## [Extract]
Highland Park— Graphic testimony and autopsy photos from a medical expert today revealed a 4-year-old boy who starved to death in his aunt and uncle's care was also bound by the wrists and beaten over a long period of time.
"This child was beaten and tortured," Wayne County Medical Examiner Carl Schmidt testified in 30th District Court about the Mother's Day death of Robert Byrd Jr.
After hearing almost three hours of testimony, Judge Brigette Officer ordered Randy Steven Gardner, 32, and his wife, Matilda Jane Brown Gardner, 30, to stand trial on charges of premeditated first-degree murder, felony murder, torture and first-degree child abuse.
The murder charges carry mandatory life sentences without parole. Officer ordered both to continue being held without bond in the Wayne County Jail. Both have been jailed since May 8, the day the boy was found dead.
The boy had been had been in their custody since 2009 after his mother died and his father went to jail.

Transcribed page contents
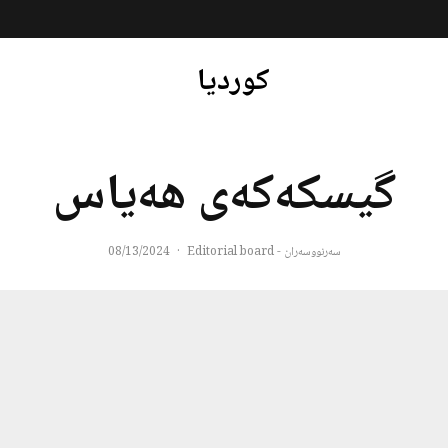
کوردیا
گیسکەکەی هەیاس
سەرنووسەران - Editorial board
·
08/13/2024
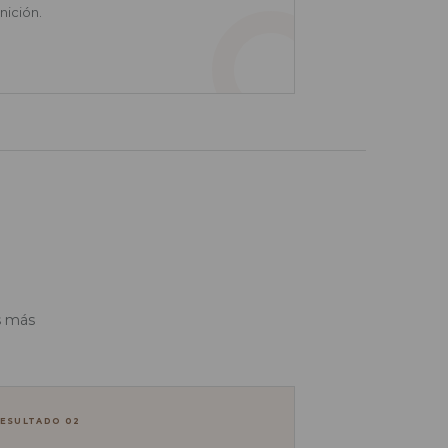
nición.
s más
ESULTADO 02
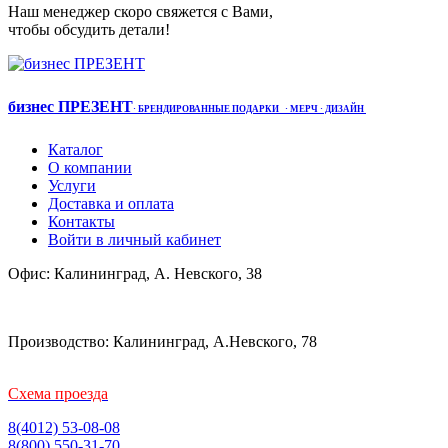
Наш менеджер скоро свяжется с Вами,
чтобы обсудить детали!
бизнес ПРЕЗЕНТ
·
БРЕНДИРОВАННЫЕ ПОДАРКИ
· МЕРЧ
· ДИЗАЙН
Каталог
О компании
Услуги
Доставка и оплата
Контакты
Войти в личный кабинет
Офис: Калининград, А. Невского, 38
Производство: Калининград, А.Невского, 78
Схема проезда
8(4012) 53-08-08
8(800) 550-31-70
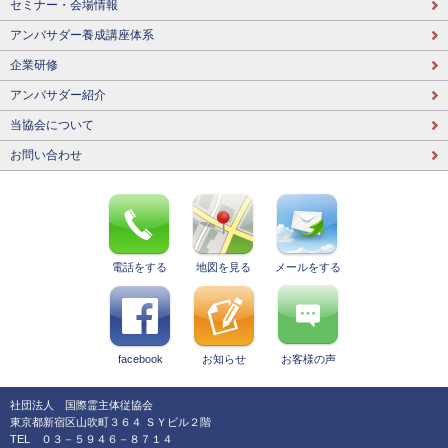
セミナー・会場情報
アンバサダー養成講座体系
企業研修
アンバサダー紹介
当協会について
お問い合わせ
電話をする
地図を見る
メールをする
facebook
お知らせ
お客様の声
社団法人 国際霊主体従協会
東京都新宿区山吹町３６４ ＳＹビル２階
TEL ０３－５９４６－８７１４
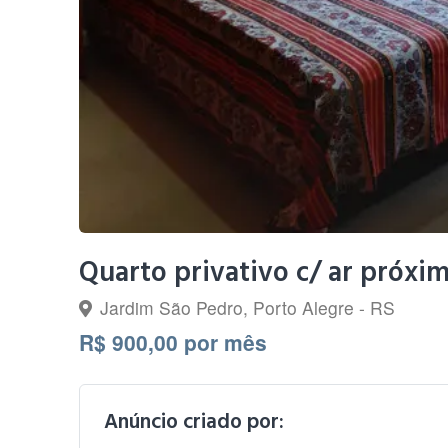
Quarto privativo c/ ar próxi
Jardim São Pedro, Porto Alegre - RS
R$ 900,00 por mês
Anúncio criado por:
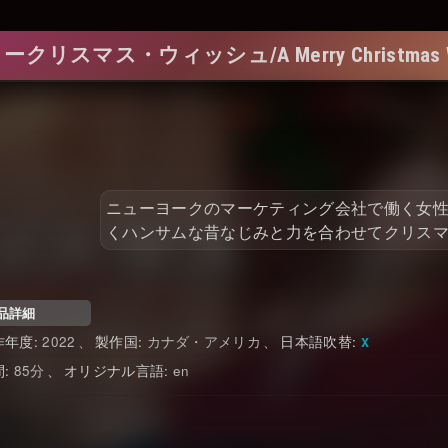
ークリスマス・ウィッシュ/A Merry Christmas W
ニューヨークのマーケティング会社で働く女
くハンサムな昔なじみと力を合わせてクリス
品詳細
2022
カナダ・アメリカ
日本語吹替
85
en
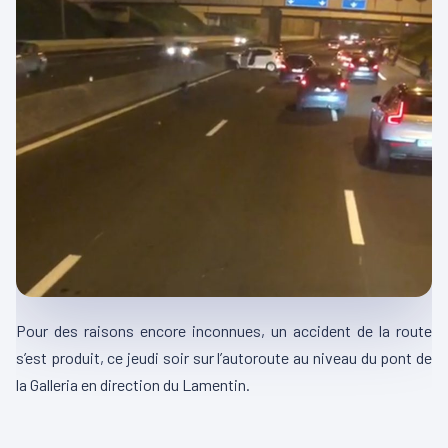
Pour des raisons encore inconnues, un accident de la route
s’est produit, ce jeudi soir sur l’autoroute au niveau du pont de
la Galleria en direction du Lamentin.
00:00
00:17
L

## [Activity A]
Return the passage of the news report starting at "After hearing almost" and ending at "was found dead.", copied word for word.
## [Activity B]
Does each statement agree with the news report? Answer yes or no, and quote the words that decide it. (i) The medical examiner testified in 30th District Court. (ii) The judge let both defendants out on bond. (iii) The judge heard almost three hours of testimony.

## [Final answer A]
After hearing almost three hours of testimony, Judge Brigette Officer ordered Randy Steven Gardner, 32, and his wife, Matilda Jane Brown Gardner, 30, to stand trial on charges of premeditated first-degree murder, felony murder, torture and first-degree child abuse.
The murder charges carry mandatory life sentences without parole. Officer ordered both to continue being held without bond in the Wayne County Jail. Both have been jailed since May 8, the day the boy was found dead.

## [Final answer B]
(i) Yes: "Wayne County Medical Examiner Carl Schmidt testified in 30th District Court"
(ii) No: "Officer ordered both to continue being held without bond in the Wayne County Jail."
(iii) Yes: "After hearing almost three hours of testimony"